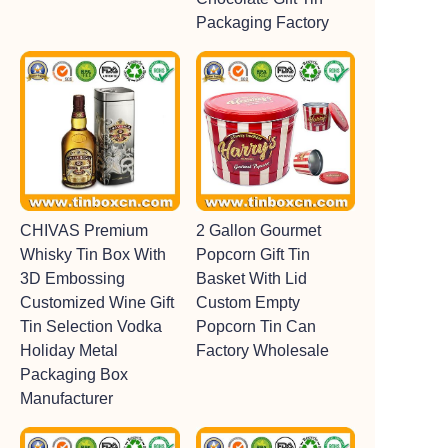
Packaging Factory
CHIVAS Premium
2 Gallon Gourmet
Whisky Tin Box With
Popcorn Gift Tin
3D Embossing
Basket With Lid
Customized Wine Gift
Custom Empty
Tin Selection Vodka
Popcorn Tin Can
Holiday Metal
Factory Wholesale
Packaging Box
Manufacturer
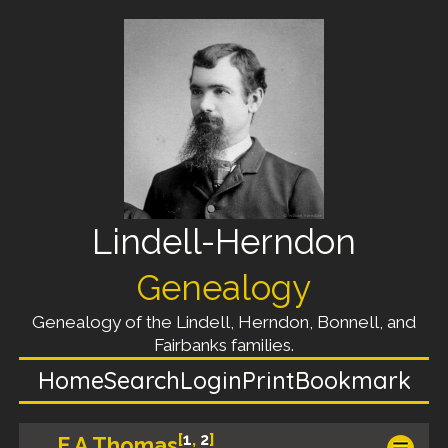
Lindell-Herndon
Genealogy
Genealogy of the Lindell, Herndon, Bonnell, and
Fairbanks families.
Home
Search
Login
Print
Bookmark
[
1
,
2
]
E A Thomas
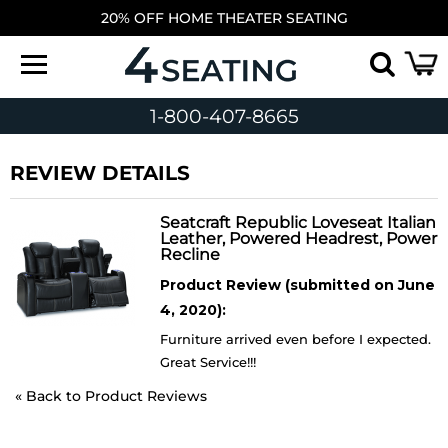
20% OFF HOME THEATER SEATING
1-800-407-8665
REVIEW DETAILS
Seatcraft Republic Loveseat Italian
Leather, Powered Headrest, Power
Recline
Product Review (submitted on June
4, 2020):
Furniture arrived even before I expected.
Great Service!!!
«
Back to Product Reviews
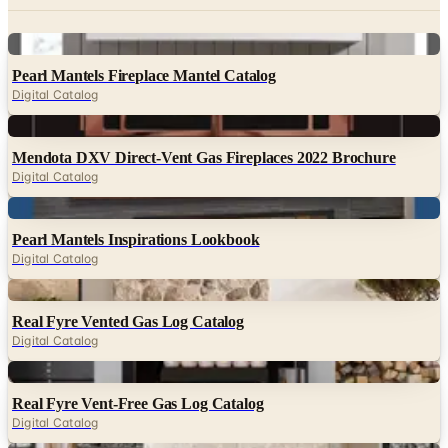
Digital
Pearl Mantels Fireplace Mantel Catalog
Digital Catalog
Digital
Mendota DXV Direct-Vent Gas Fireplaces 2022 Brochure
Digital Catalog
Digital
Pearl Mantels Inspirations Lookbook
Digital Catalog
Digital
Real Fyre Vented Gas Log Catalog
Digital Catalog
Digital
Real Fyre Vent-Free Gas Log Catalog
Digital Catalog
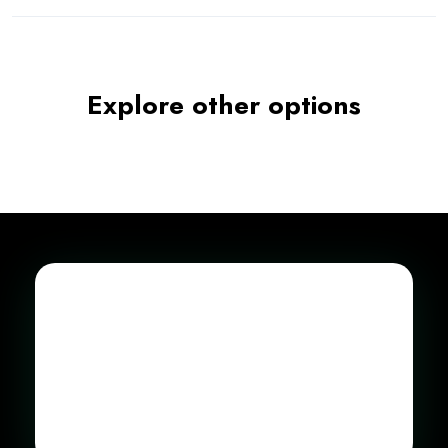
Explore other options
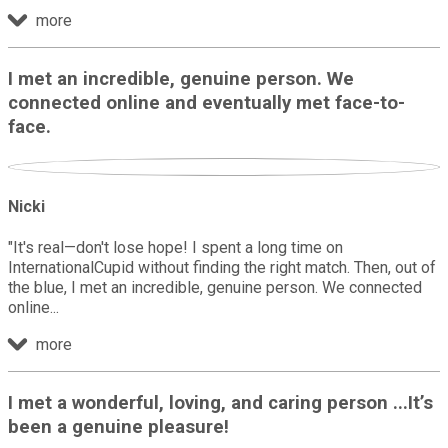
more
I met an incredible, genuine person. We
connected online and eventually met face-to-
face.
Nicki
"It's real—don't lose hope! I spent a long time on
InternationalCupid without finding the right match. Then, out of
the blue, I met an incredible, genuine person. We connected
online
more
I met a wonderful, loving, and caring person ...It’s
been a genuine pleasure!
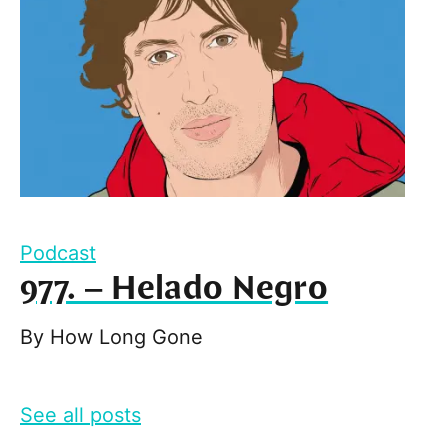
Podcast
977. – Helado Negro
By
How Long Gone
See all posts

◆ ◆ ◆ ◆

TASK DIRECTIONS: Restate the entries verbatim and exclude any pictures.

RESPONSE:
Packaging Factory
CHIVAS Premium
2 Gallon Gourmet
Whisky Tin Box With
Popcorn Gift Tin
3D Embossing
Basket With Lid
Customized Wine Gift
Custom Empty
Tin Selection Vodka
Popcorn Tin Can
Holiday Metal
Factory Wholesale
Packaging Box
Manufacturer
Lindell-Herndon
Genealogy
Genealogy of the Lindell, Herndon, Bonnell, and
Fairbanks families.
Home
Search
Login
Print
Bookmark
[
1
,
2
]
E A Thomas
20% OFF HOME THEATER SEATING
1-800-407-8665
REVIEW DETAILS
Seatcraft Republic Loveseat Italian
Leather, Powered Headrest, Power
Recline
Product Review (submitted on June
4, 2020):
Furniture arrived even before I expected.
Great Service!!!
«
Back to Product Reviews
Digital
Pearl Mantels Fireplace Mantel Catalog
Digital Catalog
Digital
Mendota DXV Direct-Vent Gas Fireplaces 2022 Brochure
Digital Catalog
Digital
Pearl Mantels Inspirations Lookbook
Digital Catalog
Digital
Real Fyre Vented Gas Log Catalog
Digital Catalog
Digital
Real Fyre Vent-Free Gas Log Catalog
Digital Catalog
Explore other options
more
I met an incredible, genuine person. We
connected online and eventually met face-to-
face.
Nicki
"It's real—don't lose hope! I spent a long time on
InternationalCupid without finding the right match. Then, out of
the blue, I met an incredible, genuine person. We connected
online
more
I met a wonderful, loving, and caring person ...It’s
been a genuine pleasure!
Podcast
977. – Helado Negro
By
How Long Gone
See all posts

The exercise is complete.